Elon Musk’s latest test rocket, the Falcon Heavy, has blasted off from Cape Canaveral, in a historic launch.

The departure of the rocket was risky, with only a 50% chance of a successful lift off, according to the Space X CEO.

After the event he said that he had imagined: “a giant explosion on the pad, a wheel bouncing down the road.”

However, after the Falcon Heavy made its debut, it became the most capable launch vehicle available.

An astonishing live stream of the rocket blasting off from the Kennedy Center in Florida and proceeding to orbit the Earth, has been viewed a massive 5 million times since it began last night.

 

The aim of this launch was to blast a car, Musk’s 2008 cherry red Tesla, with a mannequin in the driver seat, towards Mars’ orbit.

The mannequin, named ‘Starman’, shot to space with David Bowie’s Life on Mars playing in the background, with the intention of orbiting Mars.

Musk referred to this approach as “kind of silly and fun”, but added he thinks “silly and fun things are important.”

Musk has admitted that ‘Starman’ has ventured further than initially planned, because Space X burned one of the boosters for too long.

He tweeted: “Third burn successful. Exceeded Mars orbit and kept going to the Asteroid Belt.”

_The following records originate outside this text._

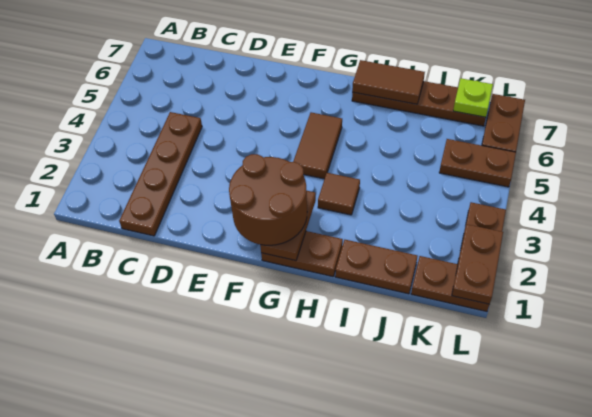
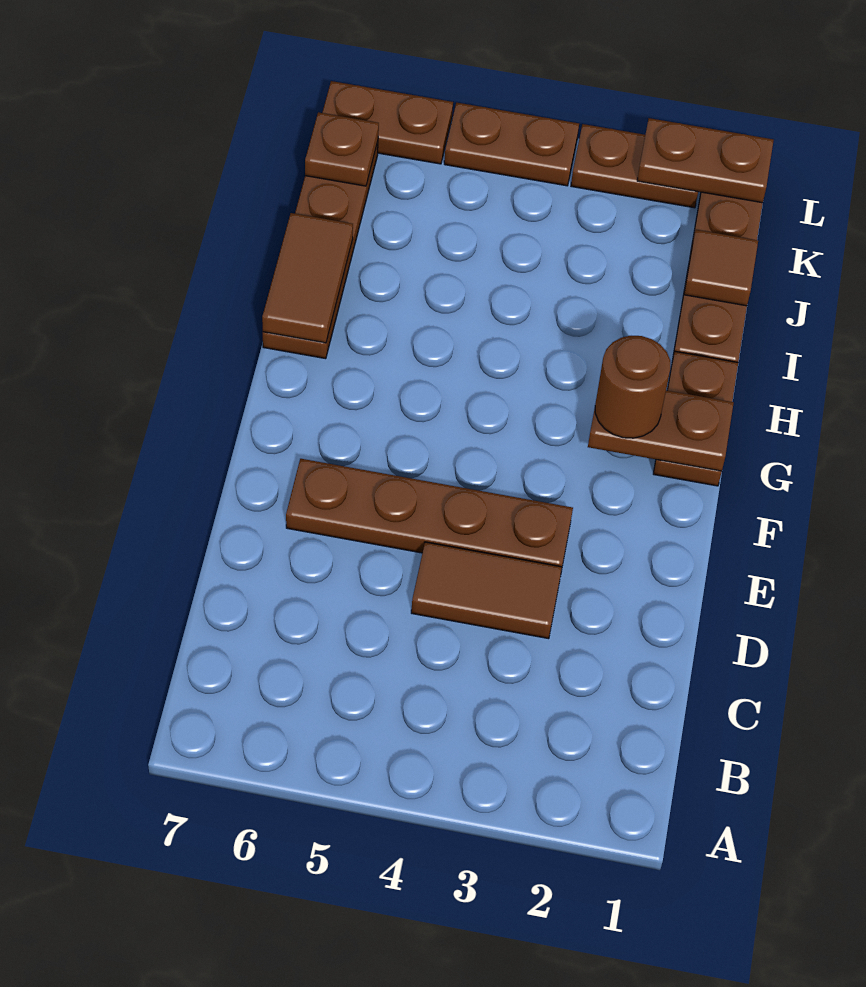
brown 1x4 plate [119,112,202,236] -> brown 1x4 plate moved to [286,459,573,567]
brown 2x2 round brick [229,154,307,245] -> brown 1x1 round brick [595,336,670,438]
brown 1x2 tile [293,112,342,179] -> brown 1x2 tile moved to [411,542,562,639]
brown 1x1 tile [318,173,360,215] -> brown 1x1 tile moved to [684,230,758,306]
brown 1x2 plate [439,139,516,187] -> brown 1x2 plate turned to [444,103,579,186]
lime 1x1 plate [453,78,493,117] -> brown 1x1 plate [305,112,379,186]

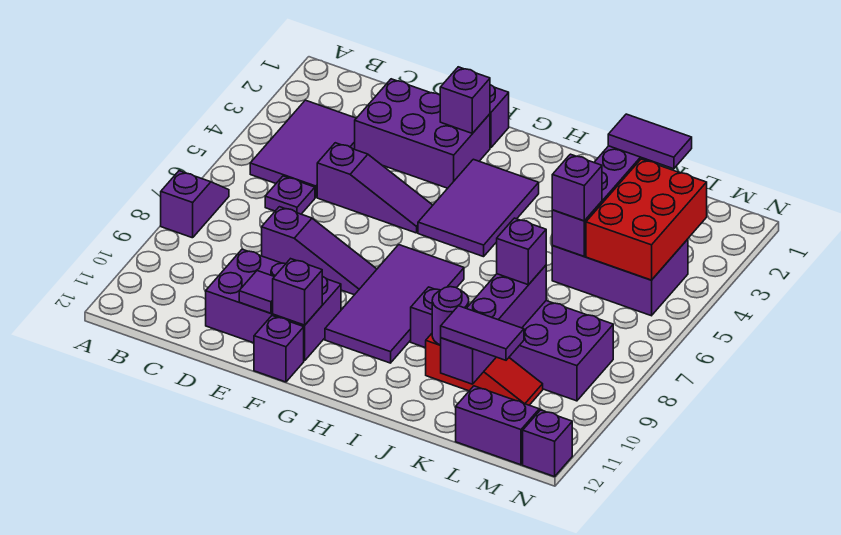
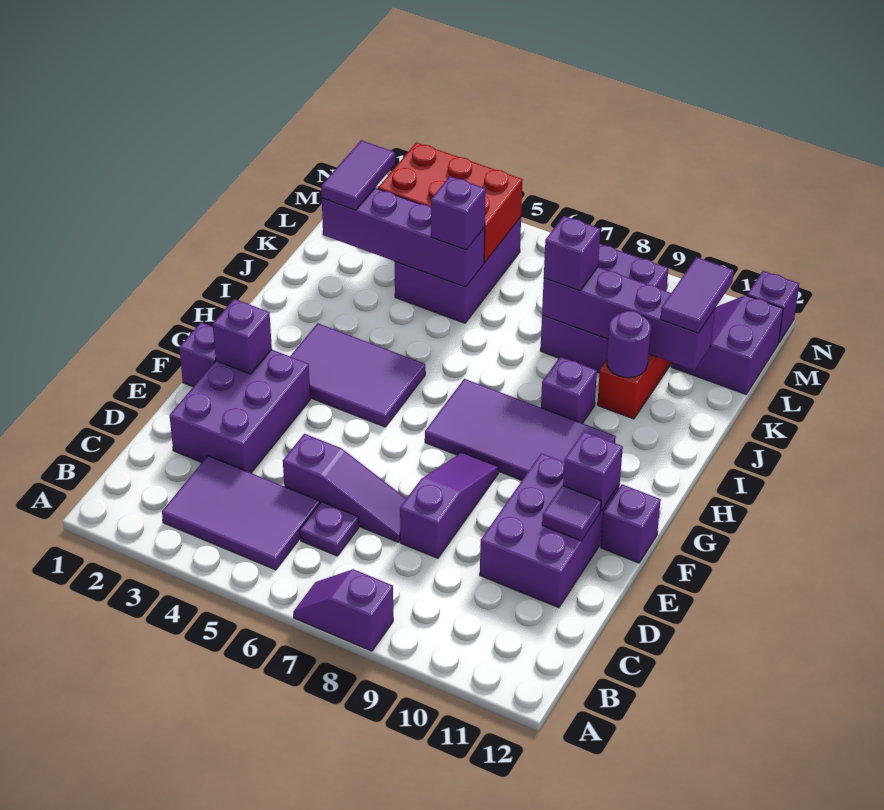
purple 1x3 slope [317,143,433,233] -> purple 1x3 slope turned to [283,434,406,542]

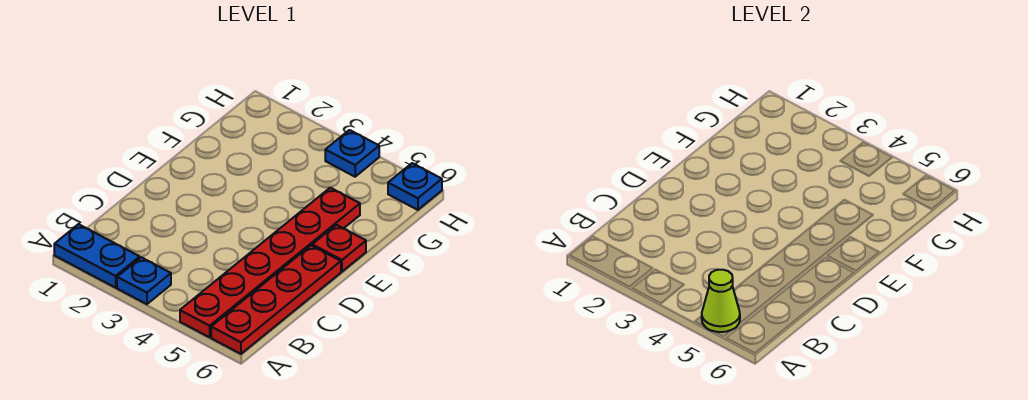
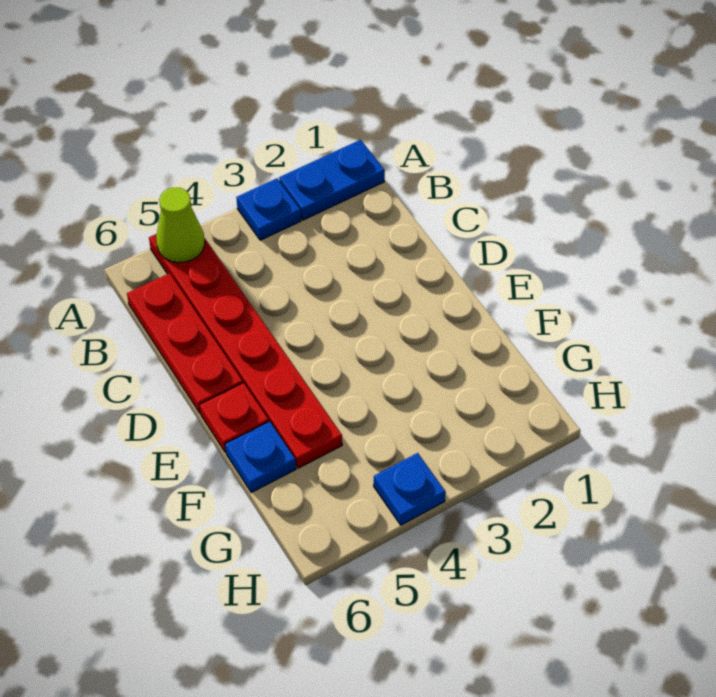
red 1x4 plate [211,246,341,354] -> red 1x3 plate [127,273,243,413]
blue 1x1 plate [388,163,442,210] -> blue 1x1 plate moved to [225,421,296,493]

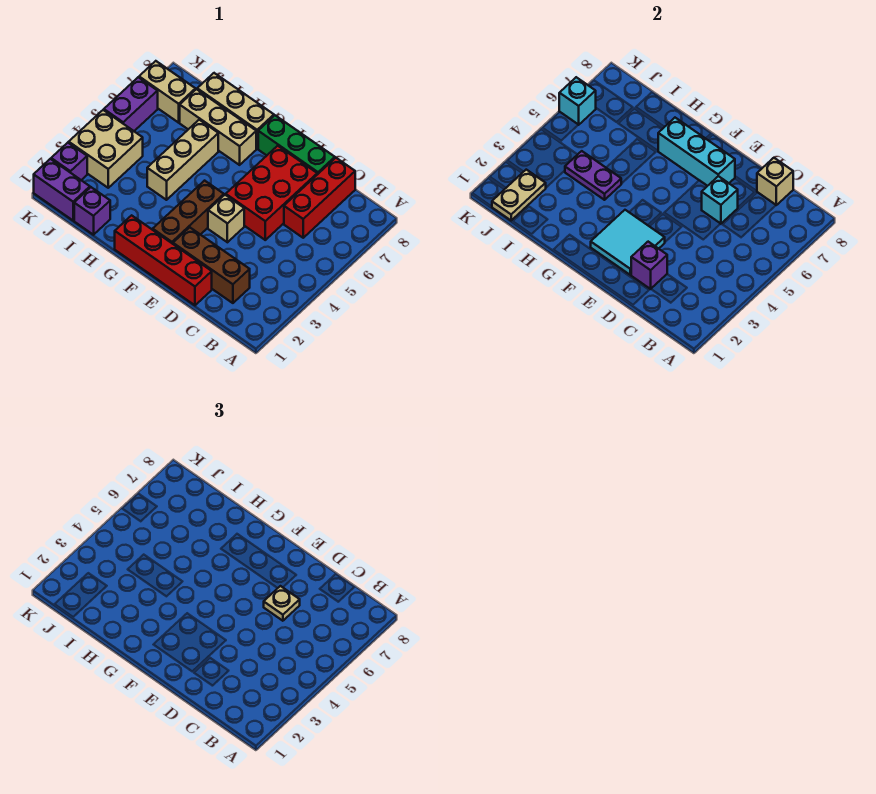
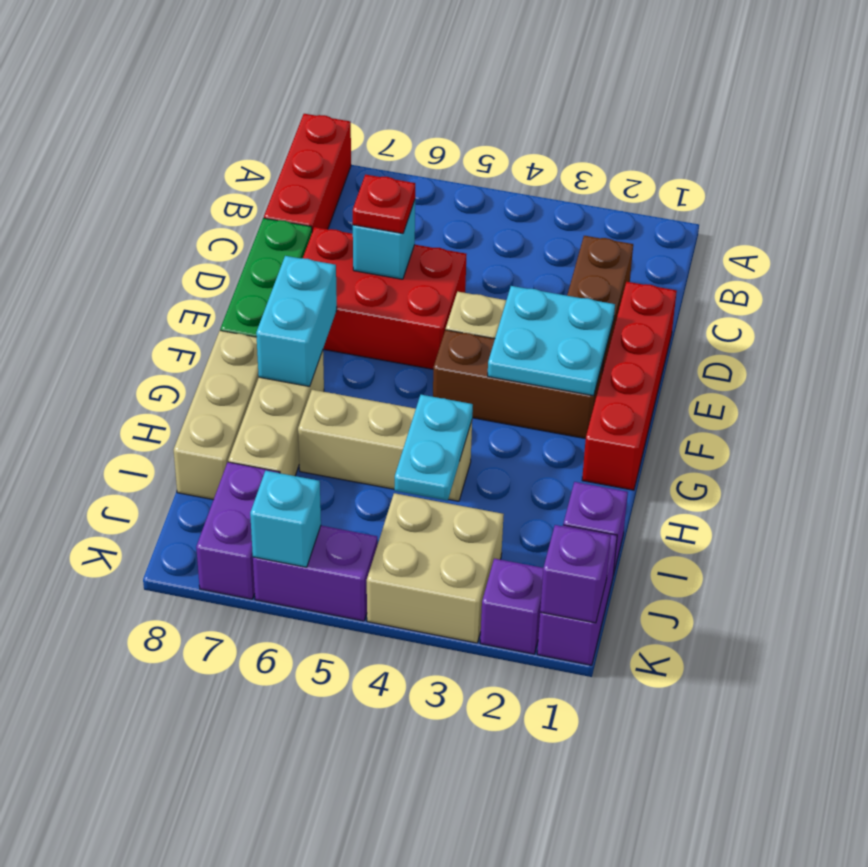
red 1x3 brick [284,158,355,238] -> red 1x3 brick turned to [264,114,351,232]
tan 1x1 brick [757,158,793,205] -> none
purple 1x1 brick [631,242,667,289] -> purple 1x1 brick moved to [540,525,611,623]
tan 1x1 plate [264,586,300,621] -> red 1x1 plate [353,174,415,234]
cyan 2x2 tile [591,210,665,275] -> cyan 2x2 plate [488,286,615,396]
cyan 1x3 brick [658,118,735,186] -> cyan 1x2 brick [256,256,337,387]
purple 1x2 plate [565,151,621,200] -> cyan 1x2 plate [394,395,473,501]
tan 1x2 plate [492,170,546,220] -> none
tan 1x2 brick [139,61,195,123] -> purple 1x2 brick [196,462,280,599]

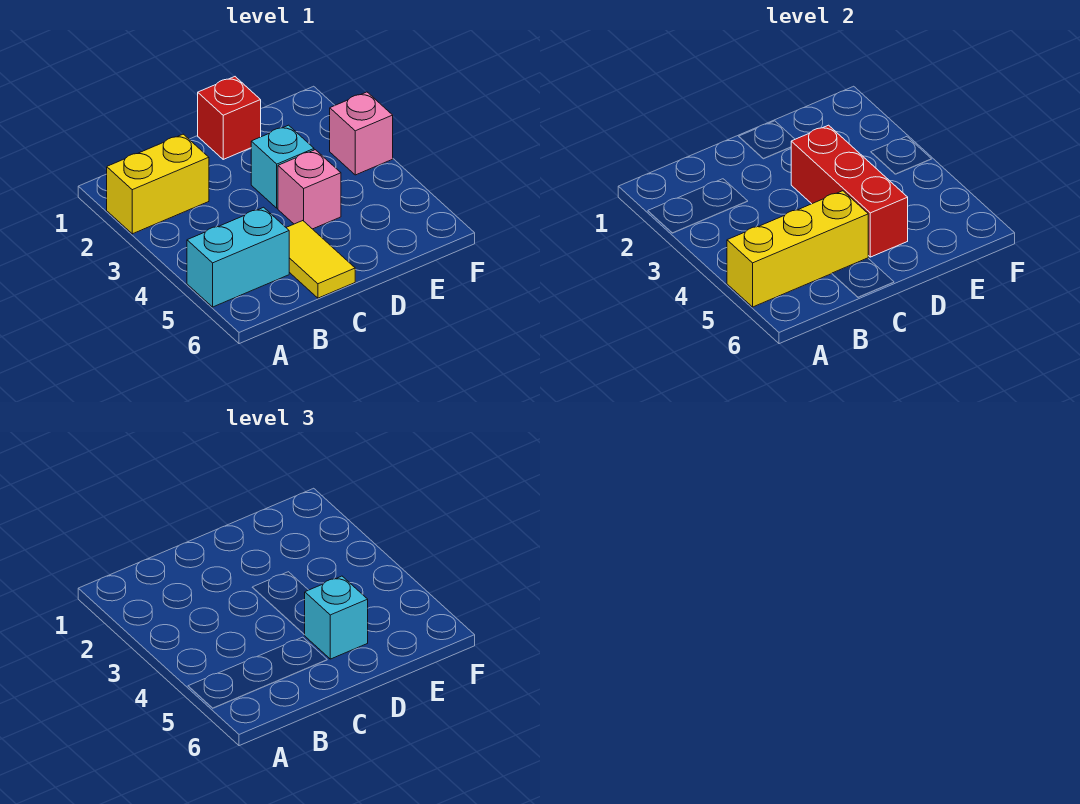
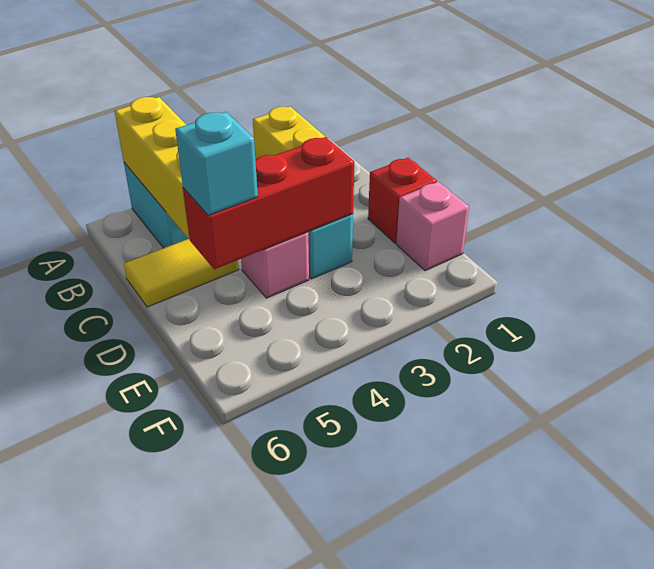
pink 1x1 brick [330,92,393,175] -> pink 1x1 brick moved to [396,182,469,271]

Elon Musk tweeted about the success of the launch | Photo Credit: @elonmusk on Twitter

The final fate of the car is unknown – its journey may last a billion years and may take it as far as 250 miles from Earth, which is the equivalent of 10,000 trips around the equator.

The only other blip in the launch was the launchers central booster, which failed to return safely to Earth, unlike the two side boosters.

Musk said that it had crashed into the Atlantic at 300mph, missing the floating landing platform.